Boehner Ties Oil Pipeline to Payroll Tax Bill

John Boehner

The House passed such a bill this week, but Senate Democrats expect to block it in a vote tentatively set for Saturday as the Congressional logjam slipped into the weekend. In the absence of agreement on a full-year bill, Senate leaders are considering a two-month extension of the payroll tax relief and jobless benefits. The revised bill would go back to the House.

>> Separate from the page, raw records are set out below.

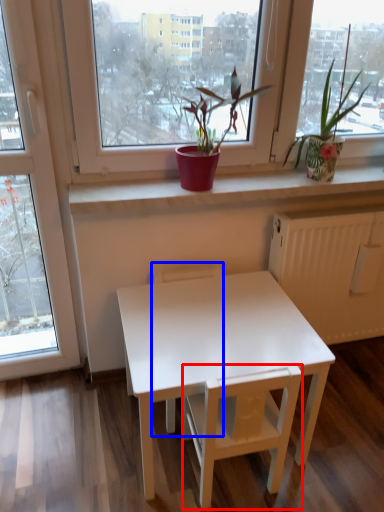
Question: Which point is further to the camera, armchair (highlighted by a red box) or armchair (highlighted by a blue box)?

Choices:
 (A) armchair
 (B) armchair

Answer: (B)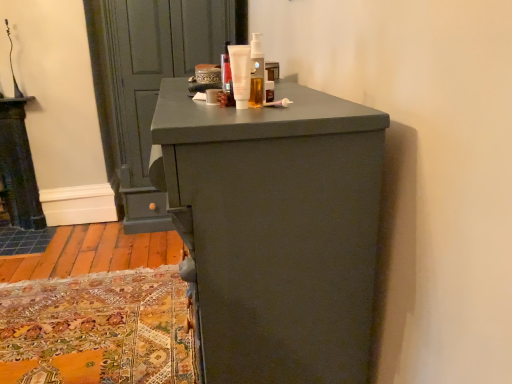
Question: Is point (239, 46) closer or farther from the camera than point (211, 99)?

Choices:
 (A) farther
 (B) closer

Answer: (B)

Question: Is white matte tube at center, positioned as the 2th toiletry in right-to-left order, inside or outside of matte white cream at center, which is counted as the first toiletry, starting from the left?

Choices:
 (A) outside
 (B) inside

Answer: (A)

Question: Estimate the real-world distances between objects in this image. Which object is farther from the matte gray door at upper left?

Choices:
 (A) white matte tube at center, acting as the 2th toiletry starting from the left
 (B) translucent plastic bottle at upper center, which is the 3th toiletry from left to right
 (C) matte gray chest of drawers at center
 (D) matte white cream at center, placed as the 3th toiletry when sorted from right to left

Answer: (A)

Question: Which is farther from the matte gray chest of drawers at center?

Choices:
 (A) white matte tube at center, acting as the 2th toiletry starting from the left
 (B) translucent plastic bottle at upper center, which is the 3th toiletry from left to right
 (C) matte white cream at center, placed as the 3th toiletry when sorted from right to left
 (D) matte gray door at upper left

Answer: (D)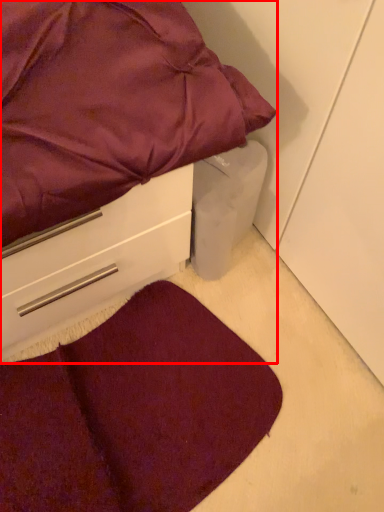
Question: Where is bed (annotated by the red box) located in relation to mat in the image?

Choices:
 (A) left
 (B) right

Answer: (A)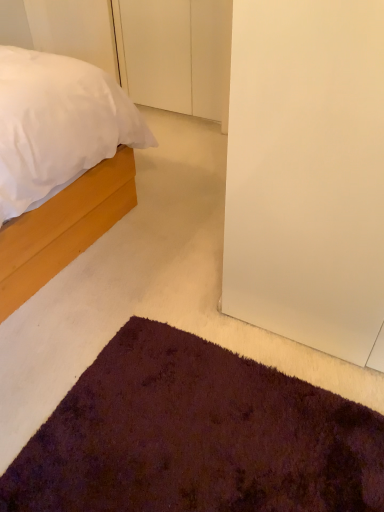
Question: Considering the positions of point (193, 39) and point (89, 80), is point (193, 39) closer or farther from the camera than point (89, 80)?

Choices:
 (A) closer
 (B) farther

Answer: (B)

Question: From the image's perspective, is white matte door at upper center positioned above or below matte wood bed at left?

Choices:
 (A) above
 (B) below

Answer: (A)

Question: Based on their sizes in the image, would you say white matte door at upper center is bigger or smaller than matte wood bed at left?

Choices:
 (A) small
 (B) big

Answer: (A)

Question: Is matte wood bed at left spatially inside white matte door at upper center, or outside of it?

Choices:
 (A) outside
 (B) inside

Answer: (A)

Question: Considering the positions of matte wood bed at left and white matte door at upper center in the image, is matte wood bed at left wider or thinner than white matte door at upper center?

Choices:
 (A) wide
 (B) thin

Answer: (A)

Question: From their relative heights in the image, would you say matte wood bed at left is taller or shorter than white matte door at upper center?

Choices:
 (A) short
 (B) tall

Answer: (B)

Question: In terms of size, does matte wood bed at left appear bigger or smaller than white matte door at upper center?

Choices:
 (A) small
 (B) big

Answer: (B)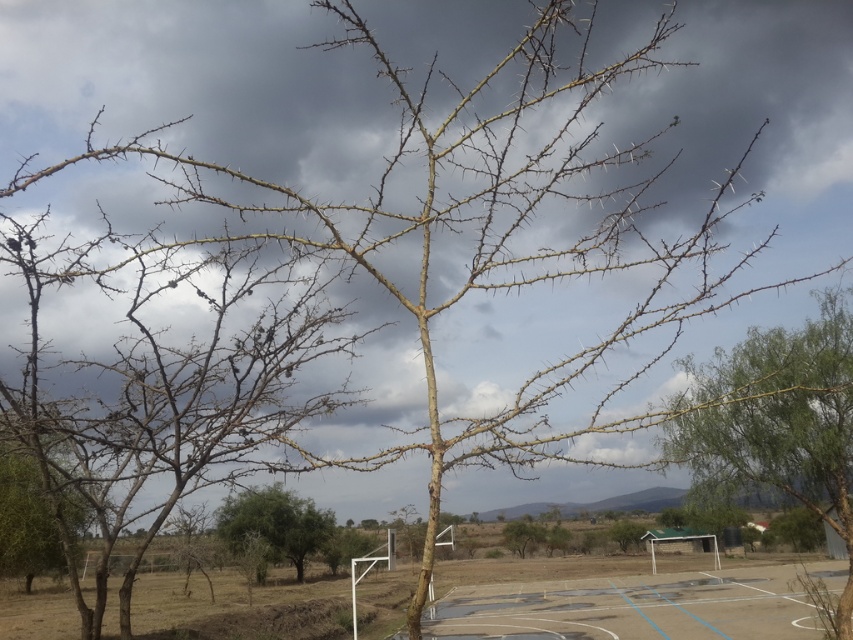
Question: Can you confirm if blue painted concrete basketball court at lower center is positioned to the right of brown thorny tree at lower left?

Choices:
 (A) no
 (B) yes

Answer: (B)

Question: Among these objects, which one is nearest to the camera?

Choices:
 (A) brown thorny tree at lower left
 (B) blue painted concrete basketball court at lower center

Answer: (A)

Question: Does blue painted concrete basketball court at lower center appear over brown thorny tree at lower left?

Choices:
 (A) no
 (B) yes

Answer: (A)

Question: Is brown thorny branches at center further to the viewer compared to brown thorny tree at lower left?

Choices:
 (A) no
 (B) yes

Answer: (A)

Question: Which point is farther to the camera?

Choices:
 (A) (744, 376)
 (B) (28, 518)
 (C) (291, 545)

Answer: (C)

Question: Among these points, which one is farthest from the camera?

“The House has done its work,” Mr. Boehner said Friday. “We’re waiting on the United States Senate. But these rumors that are floating around here about a two-month extension, I’ll just say this: If that bill comes over to us, we will make changes to it, and I will guarantee you that the Keystone pipeline will be in there when it goes back to the United States Senate.” President Obama has said he wants more time to study the environmental effects of the pipeline, and he has, in effect, deferred a decision on its approval until after the 2012 elections.

“Any effort to try to tie Keystone to the payroll tax cut, I will reject,” Mr. Obama said last week.

At a meeting of the House Republican caucus on Friday, party leaders told lawmakers that they should be prepared to return to the Capitol next week to vote on a new version of the payroll tax bill as revised by the Senate.

House leaders were rounding up votes in support of the separate spending measure that would pay for government operations through Sept. 30, 2012. The Senate was expected to consider the bill as early as Friday with a stop-gap funding measure due to expire at midnight.